Capitol Hill

Mysterious use of hacked OPM data raises questions

In one day in December 2015, Marlon McKnight opened a bank account, a savings account and applied for a vehicle loan at the Langley Federal Credit Union in Virginia, according to court records. McKnight supplied a name, birthdate and Social Security number to open the accounts.

The information McKnight supplied was not his.

And so began what appears to be the first illicit use of federal employee data that was swiped by suspected Chinese hackers in 2015, creating a cloud of mystery that has sparked the attention of members of Congress.

McKnight pled guilty June 11 to identity theft and bank fraud using stolen information from a 2015 hack on the U.S. Office of Personnel Management.

In that hack, Chinese hackers are suspected of breaching the government agency’s digital defenses and obtaining records of more than 21 million federal workers. It is one of the largest and most embarrassing breaches of government data in American history. Everything from Social Security numbers to employment to health history was compromised.

Until now, experts believed that the Chinese government used the stolen data for its own purposes. But the June plea has created new questions over exactly who has access to the swiped details, and how it is being used.

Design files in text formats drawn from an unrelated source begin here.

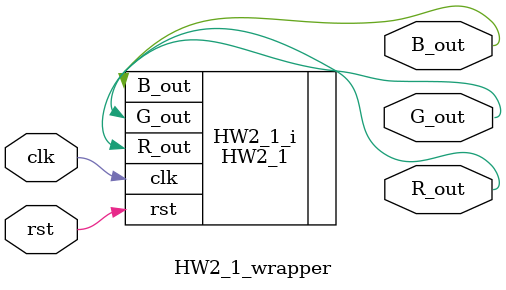
<source format=v>
`timescale 1 ps / 1 ps

module HW2_1_wrapper
   (B_out,
    G_out,
    R_out,
    clk,
    rst);
  output B_out;
  output G_out;
  output R_out;
  input clk;
  input rst;

  wire B_out;
  wire G_out;
  wire R_out;
  wire clk;
  wire rst;

  HW2_1 HW2_1_i
       (.B_out(B_out),
        .G_out(G_out),
        .R_out(R_out),
        .clk(clk),
        .rst(rst));
endmodule

</source>
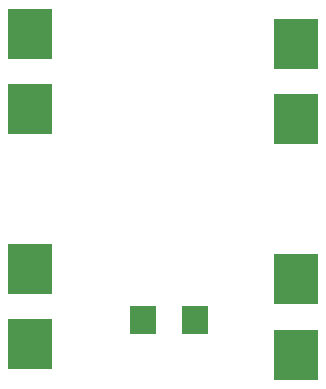
<source format=gtp>
G04*
G04 #@! TF.GenerationSoftware,Altium Limited,Altium Designer,24.1.2 (44)*
G04*
G04 Layer_Color=8421504*
%FSLAX44Y44*%
%MOMM*%
G71*
G04*
G04 #@! TF.SameCoordinates,F43E2160-E374-468F-ACC1-47B17D48A15B*
G04*
G04*
G04 #@! TF.FilePolarity,Positive*
G04*
G01*
G75*
%ADD13R,3.8100X4.2418*%
%ADD14R,2.2098X2.3622*%
D13*
X137414Y122555D02*
D03*
Y186309D02*
D03*
Y321945D02*
D03*
Y385699D02*
D03*
X362712Y177673D02*
D03*
Y113919D02*
D03*
Y377317D02*
D03*
Y313563D02*
D03*
D14*
X232967Y143510D02*
D03*
X277065D02*
D03*
M02*

</source>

Since 2015, the federal government has said that “there was not a risk of domestic use of this information for criminal or fraudulent purposes,” wrote Sen. Mark Warner, D-Va., in a June 21 letter to the government. But Warner said that the case “calls this assumption into question,” and called the lack of information from OPM and the Department of Justice “unacceptable.”

“I believe further details about how the defendants obtained the (stolen data) could be useful for the purposes of protecting victims of the breach from further criminal activity,” wrote Rep. Gerry Connolly, D-Va., in a June 26 letter.

On June 21, Joshua Stueve, a spokesperson for the Eastern District of Virginia, said in a statement that “the government continues to investigate the ultimate source of the (stolen data) used by the defendants.”